- **Work to complete**
In the mailing-list reply, change "repositories" to "triplestores" and write out the passage starting with "As for literal" and going on through "upper- and lowercase.".

══ Extract ══

Re: sh:uniqueLang with upper-/lowercase language from Vladimir Alexiev on 2020-09-09 (public-shacl@w3.org from September 2020)

From: Vladimir Alexiev <vladimir.alexiev@ontotext.com>
Date: Wed, 9 Sep 2020 17:04:10 +0300
To: Håvard Ottestad <hmottestad@gmail.com>
Cc: Public Shacl W3C <public-shacl@w3.org>
Message-ID: <CAMv+wg6fsH5RASnyhg5r18gHCFb5x9s6cF6Yy8ddYmSTu4bhFw@mail.gmail.com>

I think it's clear that sh:uniqueLang (just like SPARQL langMatches) should
treat lang tags case-insensitively.
Canonicalization is nice to have for better readability (and GraphDB now
stores tags canonicalized) but case-insensitivity is crucial.

As for literal canonicalization, unfortunately repositories don't do that
(which is also the reason = and sameTerm can return different result),
so I guess sh:equals and sh:in also don't do it.

On Wed, Sep 9, 2020 at 4:50 PM Håvard Ottestad <hmottestad@gmail.com> wrote:

> Hi,
>
> I’m wondering how sh:uniqueLang is supposed to work with something like
> “label1”@en-gb and “label2”@en-GB.
>
> The SHACL specification doesn’t specify how two language tags should be
> compared to decide if they are the same. RFC 4646 defines some rules for
> canonicalisation, which goes much further than just upper- and lowercase.
>
> https://tools.ietf.org/html/rfc4646#section-4.4
>
> What are people's thoughts on this?
>
> I guess this would also affect something like sh:equals (eg. “01”^^xsd:int
> vs. “1”^^xsd:int).
>
> Cheers,
> Håvard
>

Received on Wednesday, 9 September 2020 14:05:07 UTC

═══
══ Source material ══

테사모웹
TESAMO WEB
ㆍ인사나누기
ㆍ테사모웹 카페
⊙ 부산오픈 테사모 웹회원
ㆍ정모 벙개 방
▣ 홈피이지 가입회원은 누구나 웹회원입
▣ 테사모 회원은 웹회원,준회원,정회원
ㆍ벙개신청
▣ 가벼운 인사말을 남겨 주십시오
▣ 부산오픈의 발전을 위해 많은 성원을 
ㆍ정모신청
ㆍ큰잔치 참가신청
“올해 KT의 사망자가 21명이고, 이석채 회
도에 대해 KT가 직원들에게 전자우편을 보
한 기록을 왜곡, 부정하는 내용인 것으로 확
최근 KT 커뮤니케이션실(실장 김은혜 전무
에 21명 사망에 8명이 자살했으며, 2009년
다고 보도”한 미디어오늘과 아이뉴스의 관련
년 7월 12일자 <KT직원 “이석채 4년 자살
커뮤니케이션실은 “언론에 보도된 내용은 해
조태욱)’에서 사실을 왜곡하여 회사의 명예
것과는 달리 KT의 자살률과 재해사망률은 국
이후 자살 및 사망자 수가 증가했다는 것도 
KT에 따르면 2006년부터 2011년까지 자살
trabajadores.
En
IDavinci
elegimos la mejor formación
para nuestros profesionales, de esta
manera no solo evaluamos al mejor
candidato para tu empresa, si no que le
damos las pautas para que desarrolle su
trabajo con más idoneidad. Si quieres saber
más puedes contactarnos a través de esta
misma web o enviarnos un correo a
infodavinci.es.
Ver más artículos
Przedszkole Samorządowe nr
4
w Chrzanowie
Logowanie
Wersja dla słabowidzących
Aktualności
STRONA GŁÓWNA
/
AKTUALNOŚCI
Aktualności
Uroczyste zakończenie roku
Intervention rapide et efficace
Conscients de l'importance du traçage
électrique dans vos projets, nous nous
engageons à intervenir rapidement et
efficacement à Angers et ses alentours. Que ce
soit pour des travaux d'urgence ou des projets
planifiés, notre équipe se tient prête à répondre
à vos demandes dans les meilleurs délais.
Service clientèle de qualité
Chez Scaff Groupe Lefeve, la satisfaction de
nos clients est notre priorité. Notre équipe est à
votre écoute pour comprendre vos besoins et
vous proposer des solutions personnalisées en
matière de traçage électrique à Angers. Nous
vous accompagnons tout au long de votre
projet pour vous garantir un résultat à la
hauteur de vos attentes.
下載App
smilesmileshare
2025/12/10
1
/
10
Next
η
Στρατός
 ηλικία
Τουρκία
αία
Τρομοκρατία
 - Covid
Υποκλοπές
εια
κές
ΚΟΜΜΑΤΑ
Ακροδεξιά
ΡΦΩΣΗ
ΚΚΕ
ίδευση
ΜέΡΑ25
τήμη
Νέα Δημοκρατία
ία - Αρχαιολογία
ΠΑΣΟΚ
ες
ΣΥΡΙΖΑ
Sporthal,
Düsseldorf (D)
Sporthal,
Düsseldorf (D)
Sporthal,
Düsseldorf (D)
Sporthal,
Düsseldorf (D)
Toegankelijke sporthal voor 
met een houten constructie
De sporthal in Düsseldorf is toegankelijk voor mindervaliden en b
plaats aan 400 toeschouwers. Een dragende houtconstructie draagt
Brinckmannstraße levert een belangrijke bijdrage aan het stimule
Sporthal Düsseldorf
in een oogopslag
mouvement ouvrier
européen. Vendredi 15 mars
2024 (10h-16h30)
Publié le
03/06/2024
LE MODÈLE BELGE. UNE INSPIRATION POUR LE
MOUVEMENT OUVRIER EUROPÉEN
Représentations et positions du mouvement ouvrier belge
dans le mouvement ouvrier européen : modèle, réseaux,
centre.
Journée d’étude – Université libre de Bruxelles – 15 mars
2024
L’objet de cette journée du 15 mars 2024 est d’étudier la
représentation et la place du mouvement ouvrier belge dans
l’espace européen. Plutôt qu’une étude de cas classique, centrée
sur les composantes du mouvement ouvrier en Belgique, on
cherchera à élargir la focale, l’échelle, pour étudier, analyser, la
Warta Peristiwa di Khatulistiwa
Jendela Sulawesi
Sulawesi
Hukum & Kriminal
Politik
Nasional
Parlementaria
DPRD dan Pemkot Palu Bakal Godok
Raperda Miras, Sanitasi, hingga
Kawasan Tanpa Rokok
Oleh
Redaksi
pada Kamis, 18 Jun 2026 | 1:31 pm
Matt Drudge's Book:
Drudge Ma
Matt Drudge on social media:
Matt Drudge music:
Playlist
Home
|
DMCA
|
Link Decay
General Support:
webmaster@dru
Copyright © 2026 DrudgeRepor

═══
══ Source material ══

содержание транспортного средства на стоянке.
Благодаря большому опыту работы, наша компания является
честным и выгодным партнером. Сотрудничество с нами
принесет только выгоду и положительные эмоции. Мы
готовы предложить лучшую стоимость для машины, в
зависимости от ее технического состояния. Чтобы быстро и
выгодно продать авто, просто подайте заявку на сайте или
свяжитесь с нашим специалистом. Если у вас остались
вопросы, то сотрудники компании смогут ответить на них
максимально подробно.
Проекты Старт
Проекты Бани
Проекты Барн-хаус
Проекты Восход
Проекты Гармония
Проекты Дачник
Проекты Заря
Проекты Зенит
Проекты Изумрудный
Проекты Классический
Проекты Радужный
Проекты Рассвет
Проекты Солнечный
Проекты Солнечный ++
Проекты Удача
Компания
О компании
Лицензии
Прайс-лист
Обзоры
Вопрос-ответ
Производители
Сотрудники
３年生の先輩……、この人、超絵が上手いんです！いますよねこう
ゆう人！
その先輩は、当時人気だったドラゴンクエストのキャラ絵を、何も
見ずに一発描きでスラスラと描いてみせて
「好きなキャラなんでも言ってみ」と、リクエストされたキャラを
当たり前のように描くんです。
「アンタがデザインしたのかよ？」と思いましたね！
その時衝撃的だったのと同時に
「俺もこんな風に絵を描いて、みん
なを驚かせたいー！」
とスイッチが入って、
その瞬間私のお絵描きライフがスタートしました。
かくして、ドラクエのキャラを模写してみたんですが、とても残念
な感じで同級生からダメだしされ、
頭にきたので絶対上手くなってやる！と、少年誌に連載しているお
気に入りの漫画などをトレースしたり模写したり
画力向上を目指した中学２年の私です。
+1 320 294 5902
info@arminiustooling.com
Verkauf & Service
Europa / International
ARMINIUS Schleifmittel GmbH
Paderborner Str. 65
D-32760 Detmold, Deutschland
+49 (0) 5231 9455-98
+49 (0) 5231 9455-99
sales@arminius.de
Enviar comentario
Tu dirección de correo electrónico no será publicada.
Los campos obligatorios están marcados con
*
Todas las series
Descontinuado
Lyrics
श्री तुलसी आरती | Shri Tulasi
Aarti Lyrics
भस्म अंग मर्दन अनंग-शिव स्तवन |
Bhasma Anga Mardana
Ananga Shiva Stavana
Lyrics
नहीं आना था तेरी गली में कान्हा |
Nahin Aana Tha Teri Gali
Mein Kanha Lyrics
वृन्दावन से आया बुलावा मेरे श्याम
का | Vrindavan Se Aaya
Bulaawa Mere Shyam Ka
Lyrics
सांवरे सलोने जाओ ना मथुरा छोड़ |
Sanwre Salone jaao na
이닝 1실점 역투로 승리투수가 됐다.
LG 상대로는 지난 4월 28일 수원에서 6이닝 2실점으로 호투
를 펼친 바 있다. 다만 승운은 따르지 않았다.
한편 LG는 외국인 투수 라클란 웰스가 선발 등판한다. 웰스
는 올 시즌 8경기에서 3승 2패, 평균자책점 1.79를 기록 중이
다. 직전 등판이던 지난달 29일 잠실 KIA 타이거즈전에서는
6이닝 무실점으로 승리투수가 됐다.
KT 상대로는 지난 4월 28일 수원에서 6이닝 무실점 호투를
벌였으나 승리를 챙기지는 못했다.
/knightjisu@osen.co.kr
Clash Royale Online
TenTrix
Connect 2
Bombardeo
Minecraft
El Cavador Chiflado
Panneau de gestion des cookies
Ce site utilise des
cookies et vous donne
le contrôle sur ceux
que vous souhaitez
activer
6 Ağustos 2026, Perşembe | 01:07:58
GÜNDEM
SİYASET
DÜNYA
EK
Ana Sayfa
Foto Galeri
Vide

═══

- **Result for this task**
As for literal canonicalization, unfortunately triplestores don't do that
(which is also the reason = and sameTerm can return different result),
so I guess sh:equals and sh:in also don't do it.

On Wed, Sep 9, 2020 at 4:50 PM Håvard Ottestad <hmottestad@gmail.com> wrote:

> Hi,
>
> I’m wondering how sh:uniqueLang is supposed to work with something like
> “label1”@en-gb and “label2”@en-GB.
>
> The SHACL specification doesn’t specify how two language tags should be
> compared to decide if they are the same. RFC 4646 defines some rules for
> canonicalisation, which goes much further than just upper- and lowercase.